▶ _Document excerpt_

------------------------------------

# NextStat: Full Analysis Tutorial

This tutorial walks through a complete HistFactory analysis using NextStat — from workspace construction to publication-quality plots.

Analogous to the [cabinetry tutorial](https://github.com/scikit-hep/cabinetry/blob/master/docs/tutorials/example.ipynb), but using NextStat's Rust-powered engine.

### What you'll learn
1. Build a pyhf-compatible workspace
2. Inspect the model (parameters, modifiers, channels)
3. Run an MLE fit
4. Generate pulls, ranking, correlation, and distribution plots
5. Perform profile likelihood scans and CLs exclusion
6. Use the native Rust renderer with ATLAS/CMS/NextStat themes
7. Export results to SVG/PDF

In [None]:
# Install dependencies (Colab / first run)

------------------------------------

▶ _The data_
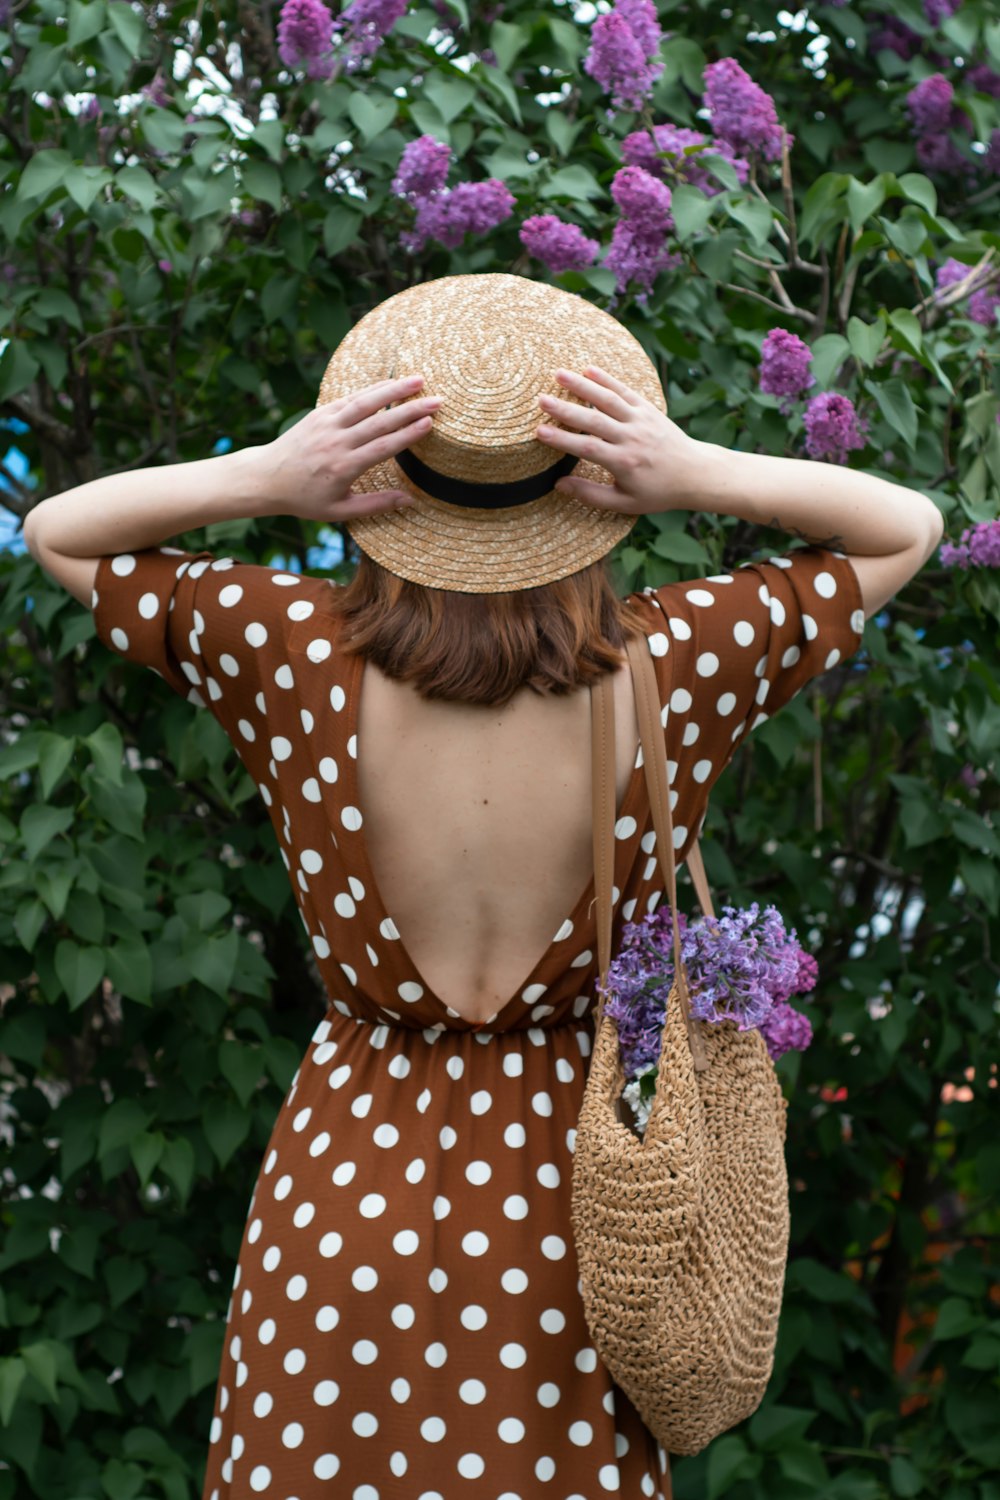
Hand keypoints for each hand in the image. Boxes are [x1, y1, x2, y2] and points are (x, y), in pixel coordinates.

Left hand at [252, 374, 441, 521]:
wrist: (266, 478)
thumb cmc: (305, 499)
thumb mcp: (340, 511)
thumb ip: (376, 505)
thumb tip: (410, 501)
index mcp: (343, 468)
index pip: (382, 447)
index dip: (407, 434)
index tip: (429, 423)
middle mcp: (336, 442)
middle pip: (379, 421)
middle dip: (411, 409)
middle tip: (437, 400)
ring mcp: (327, 424)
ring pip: (365, 402)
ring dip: (393, 389)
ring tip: (419, 380)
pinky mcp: (319, 413)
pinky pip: (349, 398)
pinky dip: (371, 389)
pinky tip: (390, 383)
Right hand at [536, 365, 705, 514]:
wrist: (695, 474)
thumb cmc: (658, 492)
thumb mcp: (624, 503)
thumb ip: (591, 495)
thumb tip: (559, 485)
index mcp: (624, 462)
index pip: (587, 447)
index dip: (562, 439)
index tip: (540, 432)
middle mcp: (632, 438)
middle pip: (594, 420)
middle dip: (565, 409)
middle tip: (541, 400)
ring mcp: (641, 420)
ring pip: (608, 399)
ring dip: (583, 385)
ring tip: (559, 374)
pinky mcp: (649, 409)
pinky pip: (626, 391)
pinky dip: (607, 379)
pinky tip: (589, 370)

------------------------------------

▶ _Assignment A_
Please transcribe the stretch of the NextStat tutorial from "Analogous to the" through "(Colab / first run)".
▶ _Assignment B_
In the NextStat tutorial, which other tutorial is this one said to be analogous to?

▶ _Your solution A_
Analogous to the [cabinetry tutorial](https://github.com/scikit-hep/cabinetry/blob/master/docs/tutorials/example.ipynb), but using NextStat's Rust-powered engine.

### What you'll learn
1. Build a pyhf-compatible workspace
2. Inspect the model (parameters, modifiers, channels)
3. Run an MLE fit
4. Generate pulls, ranking, correlation, and distribution plots
5. Perform profile likelihood scans and CLs exclusion
6. Use the native Rust renderer with ATLAS/CMS/NextStat themes
7. Export results to SVG/PDF

In [None]:
# Install dependencies (Colab / first run)

▶ _Your solution B_
The cabinetry tutorial.